The State Property Fund will be the main recipient of assets recovered from the state under the law “On Sanctions”, so it is advisable from the very beginning to transfer the management of these seized objects to it, rather than to the National Agency for Identification, Search and Management of Assets from Corruption and Other Crimes (ARMA), Deputy Economy Minister Serhiy Sobolev said.
“We support the idea to transfer asset management from ARMA to the State Property Fund,” he said at the presentation of Transparency International Ukraine and Ukrainska Pravda’s project, an online platform “How to confiscate Russian assets in Ukraine?” in Kiev this week.
The discussion cited specific examples of difficulties with the assets of the sub-sanctioned individuals due to the fact that legal proceedings against them go on in parallel in criminal cases, where the seized assets are transferred to ARMA, and through a special recovery procedure in the Supreme Anti-Corruption Court (SACS), following which they end up mostly in the FGI.
According to Sobolev, if the State Property Fund will manage such assets from the very beginning, it will be clear from the beginning who is responsible for them.

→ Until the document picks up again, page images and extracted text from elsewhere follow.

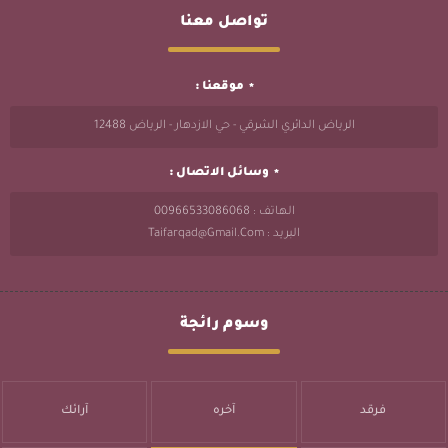
تواصل معنا
موقعنا :
الرياض الدائري الشرقي - حي الازدهار - الرياض 12488
وسائل الاتصال :
الهاتف : 00966533086068
البريد : Taifarqad@gmail.com
وسوم رائجة
فرقد
آخره
آرائك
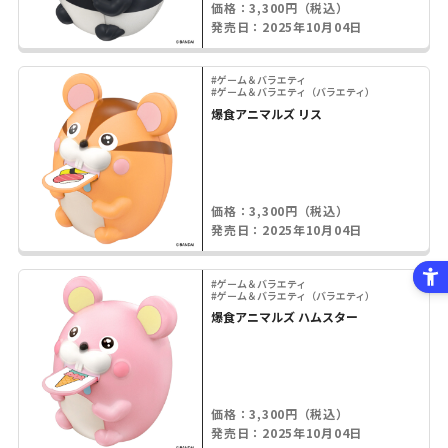
価格：3,300円（税込）
発売日：2025年10月04日
#ゲーム＆バラエティ
#ゲーム＆バラエティ（バラエティ）
爆食アニマルズ リス
価格：3,300円（税込）
発売日：2025年10月04日
#ゲーム＆バラエティ
#ゲーム＆バラエティ（バラエティ）
爆食アニマルズ ハムスター
価格：3,300円（税込）
発売日：2025年10月04日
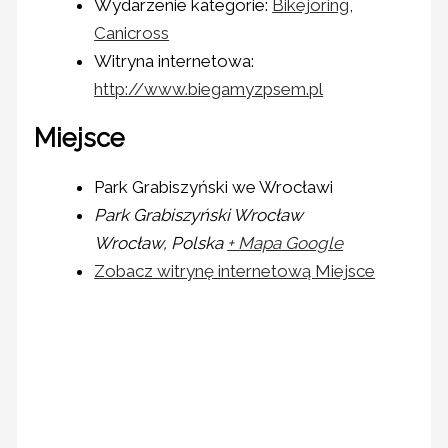
Wydarzenie kategorie:
Bikejoring
,
Canicross
Witryna internetowa:
http://www.biegamyzpsem.pl
Miejsce
Park Grabiszyński we Wrocławi
Park Grabiszyński Wrocław
Wrocław
,
Polska
+ Mapa Google
Zobacz witrynę internetową Miejsce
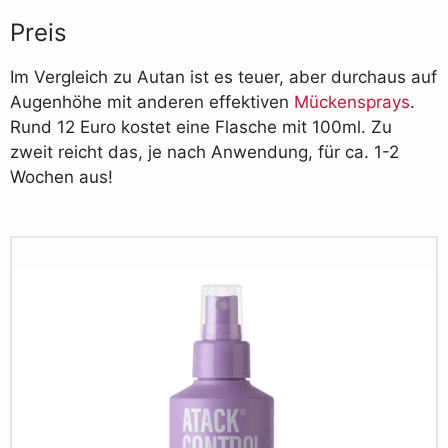
Preis
Im Vergleich zu Autan ist es teuer, aber durchaus auf
Augenhöhe mit anderen effektiven
Mückensprays
.
Rund 12 Euro kostet eine Flasche mit 100ml. Zu
zweit reicht das, je nach Anwendung, für ca. 1-2
Wochen aus!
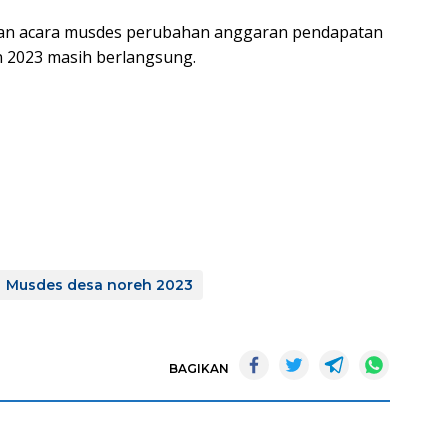
angkan acara musdes perubahan anggaran pendapatan
 2023 masih berlangsung.
Musdes desa noreh 2023
BAGIKAN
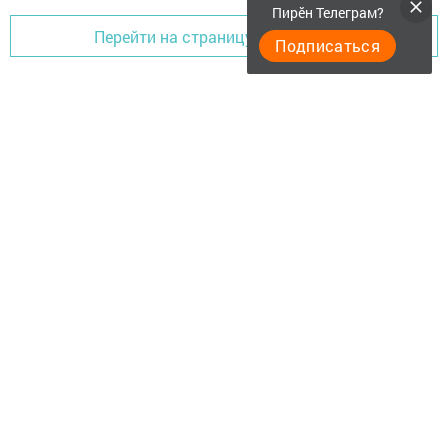
Пирӗн Телеграм?
Перейти на страницу новости
Подписаться
Фотогалереи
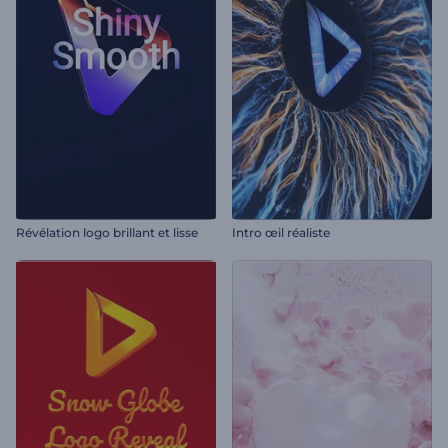
Révélation logo brillant et lisse
Intro œil réaliste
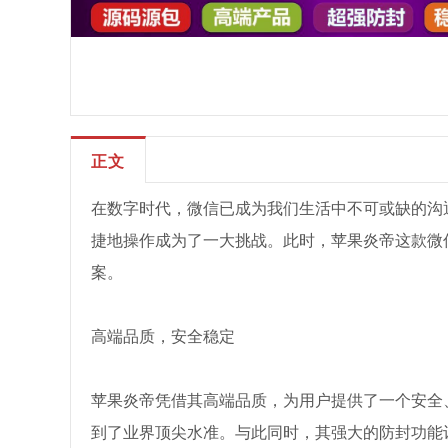
正文
在数字时代，微信已成为我们生活中不可或缺的沟
捷地操作成为了一大挑战。此时，苹果炎帝这款微
案。
高端品质，安全稳定
苹果炎帝凭借其高端品质，为用户提供了一个安全
到了业界顶尖水准。与此同时，其强大的防封功能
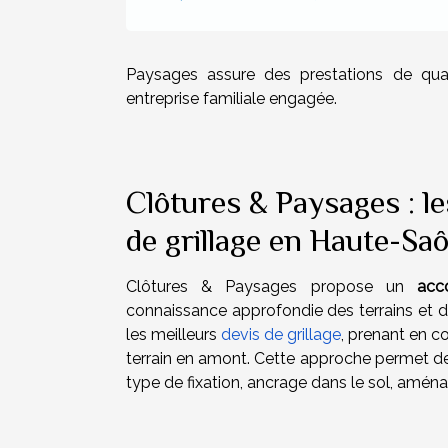
Paysages assure des prestations de quali
entreprise familiale engagée.
Clôtures & Paysages : le
de grillage en Haute-Saô
Clôtures & Paysages propose un
acc
connaissance approfondie des terrains et de
les meilleurs
devis de grillage
, prenant en co
terrain en amont. Cette approche permet de 
type de fixation, ancrage dans le sol, am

According to the Deputy Minister, of the thousands of sanctioned persons and ten thousand legal entities, about 400 have assets in Ukraine, and significant assets – “somewhere up to a hundred”, while the SACS has so far issued 23 decisions.
“That is work ahead of 1.5-2 years. I think, next year we will go through it, the rest – not such large assets,” – predicted Sobolev, expressing the wish that the cases with the largest assets passed this year, and then the State Property Fund promptly sold them.
He emphasized that this is important also because it is important to keep the staff and workability of the enterprises levied to the state.
At the presentation, a representative of the Office of the Prosecutor General Ivan Kibalchychich said that 260 sentences had already been handed down in criminal cases against sub-sanctioned persons and collaborators, including 120 with confiscation of property.